### Your instructions
If a line in the data holds the string "none", list it.

### Record set
•••••

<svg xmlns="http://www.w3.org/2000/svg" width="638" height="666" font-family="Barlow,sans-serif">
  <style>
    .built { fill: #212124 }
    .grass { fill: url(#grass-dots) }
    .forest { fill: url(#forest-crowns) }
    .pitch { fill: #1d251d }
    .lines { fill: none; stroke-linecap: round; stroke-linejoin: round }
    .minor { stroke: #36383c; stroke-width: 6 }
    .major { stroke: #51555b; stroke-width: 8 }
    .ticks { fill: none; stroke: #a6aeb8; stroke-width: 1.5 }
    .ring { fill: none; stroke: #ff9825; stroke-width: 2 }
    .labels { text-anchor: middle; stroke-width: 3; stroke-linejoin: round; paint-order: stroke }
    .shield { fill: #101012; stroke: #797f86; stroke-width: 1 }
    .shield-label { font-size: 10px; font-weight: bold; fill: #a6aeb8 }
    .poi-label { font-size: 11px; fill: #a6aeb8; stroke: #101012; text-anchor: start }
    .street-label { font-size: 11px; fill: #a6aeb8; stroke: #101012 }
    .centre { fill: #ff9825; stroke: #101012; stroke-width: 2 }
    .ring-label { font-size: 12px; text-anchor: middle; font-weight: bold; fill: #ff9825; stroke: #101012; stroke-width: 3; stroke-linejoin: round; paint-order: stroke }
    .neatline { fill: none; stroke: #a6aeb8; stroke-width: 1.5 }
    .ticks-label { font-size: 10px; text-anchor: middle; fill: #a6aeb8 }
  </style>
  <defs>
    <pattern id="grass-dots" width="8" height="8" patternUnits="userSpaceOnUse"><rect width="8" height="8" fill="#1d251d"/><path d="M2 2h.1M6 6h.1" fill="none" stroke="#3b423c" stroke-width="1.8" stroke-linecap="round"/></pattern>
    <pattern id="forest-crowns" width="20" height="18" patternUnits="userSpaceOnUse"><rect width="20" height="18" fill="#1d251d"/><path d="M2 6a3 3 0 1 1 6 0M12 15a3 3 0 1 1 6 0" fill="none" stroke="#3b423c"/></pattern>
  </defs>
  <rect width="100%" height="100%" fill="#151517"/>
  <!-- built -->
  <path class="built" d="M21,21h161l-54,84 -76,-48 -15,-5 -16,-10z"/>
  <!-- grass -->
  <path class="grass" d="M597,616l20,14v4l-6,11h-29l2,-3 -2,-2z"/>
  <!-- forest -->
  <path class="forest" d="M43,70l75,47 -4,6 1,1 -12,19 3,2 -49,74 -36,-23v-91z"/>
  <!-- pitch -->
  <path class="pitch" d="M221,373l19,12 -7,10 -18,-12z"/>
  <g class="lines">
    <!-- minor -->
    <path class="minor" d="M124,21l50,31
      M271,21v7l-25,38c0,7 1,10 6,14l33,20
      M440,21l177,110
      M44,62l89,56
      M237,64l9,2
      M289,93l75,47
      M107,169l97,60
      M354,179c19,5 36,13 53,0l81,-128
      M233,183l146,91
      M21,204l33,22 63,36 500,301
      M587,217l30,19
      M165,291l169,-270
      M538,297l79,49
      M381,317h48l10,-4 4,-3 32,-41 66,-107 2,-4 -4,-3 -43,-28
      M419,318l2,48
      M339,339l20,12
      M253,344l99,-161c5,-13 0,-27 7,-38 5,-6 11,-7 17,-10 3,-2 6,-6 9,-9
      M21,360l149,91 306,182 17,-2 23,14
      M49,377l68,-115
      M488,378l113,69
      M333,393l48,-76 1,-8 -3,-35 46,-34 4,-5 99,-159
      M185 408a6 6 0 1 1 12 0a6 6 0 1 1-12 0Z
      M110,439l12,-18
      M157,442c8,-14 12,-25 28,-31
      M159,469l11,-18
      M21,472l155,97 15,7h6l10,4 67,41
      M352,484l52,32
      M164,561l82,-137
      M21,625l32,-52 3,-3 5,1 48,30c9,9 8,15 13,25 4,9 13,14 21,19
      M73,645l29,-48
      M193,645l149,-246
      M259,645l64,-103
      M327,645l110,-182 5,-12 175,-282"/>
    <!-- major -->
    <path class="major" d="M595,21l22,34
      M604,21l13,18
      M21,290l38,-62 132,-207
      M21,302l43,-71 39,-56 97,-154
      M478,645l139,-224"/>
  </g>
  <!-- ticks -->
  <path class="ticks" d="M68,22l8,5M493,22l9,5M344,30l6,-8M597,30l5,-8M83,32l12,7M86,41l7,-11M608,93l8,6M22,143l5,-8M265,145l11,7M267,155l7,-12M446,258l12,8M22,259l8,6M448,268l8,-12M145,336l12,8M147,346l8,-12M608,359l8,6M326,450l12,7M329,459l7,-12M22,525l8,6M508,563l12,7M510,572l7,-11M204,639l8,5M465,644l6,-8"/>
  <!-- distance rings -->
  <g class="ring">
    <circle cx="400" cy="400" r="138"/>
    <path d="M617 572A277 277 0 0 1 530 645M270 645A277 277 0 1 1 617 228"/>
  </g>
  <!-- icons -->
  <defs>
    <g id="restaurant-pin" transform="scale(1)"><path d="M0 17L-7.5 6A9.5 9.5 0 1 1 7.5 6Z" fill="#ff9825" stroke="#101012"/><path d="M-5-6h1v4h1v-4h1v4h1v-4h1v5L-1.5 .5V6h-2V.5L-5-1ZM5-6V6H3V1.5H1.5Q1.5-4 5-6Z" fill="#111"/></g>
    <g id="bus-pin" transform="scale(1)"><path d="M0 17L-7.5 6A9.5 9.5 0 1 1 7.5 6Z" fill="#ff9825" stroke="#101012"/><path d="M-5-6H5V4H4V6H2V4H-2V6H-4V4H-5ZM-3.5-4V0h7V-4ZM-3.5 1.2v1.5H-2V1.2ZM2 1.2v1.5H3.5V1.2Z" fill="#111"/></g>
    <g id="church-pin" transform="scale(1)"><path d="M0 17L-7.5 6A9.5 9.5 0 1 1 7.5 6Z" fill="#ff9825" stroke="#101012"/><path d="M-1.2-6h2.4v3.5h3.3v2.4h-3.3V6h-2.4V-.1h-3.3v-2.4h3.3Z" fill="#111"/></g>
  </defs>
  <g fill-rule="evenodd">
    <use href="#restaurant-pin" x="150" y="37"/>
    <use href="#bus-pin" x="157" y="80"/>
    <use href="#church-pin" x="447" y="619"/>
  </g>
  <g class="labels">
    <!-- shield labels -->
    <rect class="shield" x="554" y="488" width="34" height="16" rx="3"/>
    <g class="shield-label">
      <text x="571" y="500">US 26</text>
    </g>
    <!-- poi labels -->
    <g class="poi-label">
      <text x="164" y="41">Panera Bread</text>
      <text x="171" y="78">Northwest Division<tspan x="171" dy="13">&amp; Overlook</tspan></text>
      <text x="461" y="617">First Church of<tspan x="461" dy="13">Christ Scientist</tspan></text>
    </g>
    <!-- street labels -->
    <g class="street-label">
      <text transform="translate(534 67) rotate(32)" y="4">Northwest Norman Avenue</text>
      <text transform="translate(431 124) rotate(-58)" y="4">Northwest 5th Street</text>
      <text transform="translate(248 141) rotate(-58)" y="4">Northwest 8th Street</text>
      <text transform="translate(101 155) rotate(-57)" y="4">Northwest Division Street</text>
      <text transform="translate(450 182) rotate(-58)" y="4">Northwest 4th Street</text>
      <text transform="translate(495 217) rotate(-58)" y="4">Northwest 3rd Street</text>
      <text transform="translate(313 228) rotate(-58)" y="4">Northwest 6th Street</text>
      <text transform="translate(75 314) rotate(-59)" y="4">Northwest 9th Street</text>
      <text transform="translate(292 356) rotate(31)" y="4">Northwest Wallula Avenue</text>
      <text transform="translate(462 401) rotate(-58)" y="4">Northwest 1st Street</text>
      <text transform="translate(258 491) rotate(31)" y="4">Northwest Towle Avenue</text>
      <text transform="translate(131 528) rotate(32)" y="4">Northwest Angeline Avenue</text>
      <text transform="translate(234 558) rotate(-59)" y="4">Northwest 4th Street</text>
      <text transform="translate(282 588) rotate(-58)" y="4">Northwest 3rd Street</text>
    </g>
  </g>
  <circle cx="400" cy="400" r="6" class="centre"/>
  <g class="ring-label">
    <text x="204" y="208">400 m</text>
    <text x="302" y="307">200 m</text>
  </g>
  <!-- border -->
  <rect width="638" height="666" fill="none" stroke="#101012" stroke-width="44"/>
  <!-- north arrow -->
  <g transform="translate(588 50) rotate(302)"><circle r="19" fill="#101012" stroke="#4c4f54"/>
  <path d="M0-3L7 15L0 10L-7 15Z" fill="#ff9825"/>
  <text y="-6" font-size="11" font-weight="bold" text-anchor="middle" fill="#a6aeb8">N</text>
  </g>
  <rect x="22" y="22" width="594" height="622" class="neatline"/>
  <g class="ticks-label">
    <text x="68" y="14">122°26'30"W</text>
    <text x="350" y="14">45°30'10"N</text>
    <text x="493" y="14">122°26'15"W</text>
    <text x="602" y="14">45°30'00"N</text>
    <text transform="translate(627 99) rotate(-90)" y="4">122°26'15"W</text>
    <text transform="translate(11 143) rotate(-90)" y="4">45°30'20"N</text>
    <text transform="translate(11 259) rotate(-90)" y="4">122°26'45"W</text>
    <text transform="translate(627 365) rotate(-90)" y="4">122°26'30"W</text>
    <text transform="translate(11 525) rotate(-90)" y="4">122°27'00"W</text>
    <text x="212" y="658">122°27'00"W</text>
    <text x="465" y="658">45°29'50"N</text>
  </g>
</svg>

•••••

### Output of the exercise
    .lines { fill: none; stroke-linecap: round; stroke-linejoin: round }
    .ticks { fill: none; stroke: #a6aeb8; stroke-width: 1.5 }
    .ring { fill: none; stroke: #ff9825; stroke-width: 2 }
    .neatline { fill: none; stroke: #a6aeb8; stroke-width: 1.5 }
    <pattern id="grass-dots" width="8" height="8" patternUnits="userSpaceOnUse"><rect width="8" height="8" fill="#1d251d"/><path d="M2 2h.1M6 6h.1" fill="none" stroke="#3b423c" stroke-width="1.8" stroke-linecap="round"/></pattern>
    <pattern id="forest-crowns" width="20" height="18" patternUnits="userSpaceOnUse"><rect width="20" height="18" fill="#1d251d"/><path d="M2 6a3 3 0 1 1 6 0M12 15a3 3 0 1 1 6 0" fill="none" stroke="#3b423c"/></pattern>
  <rect width="638" height="666" fill="none" stroke="#101012" stroke-width="44"/>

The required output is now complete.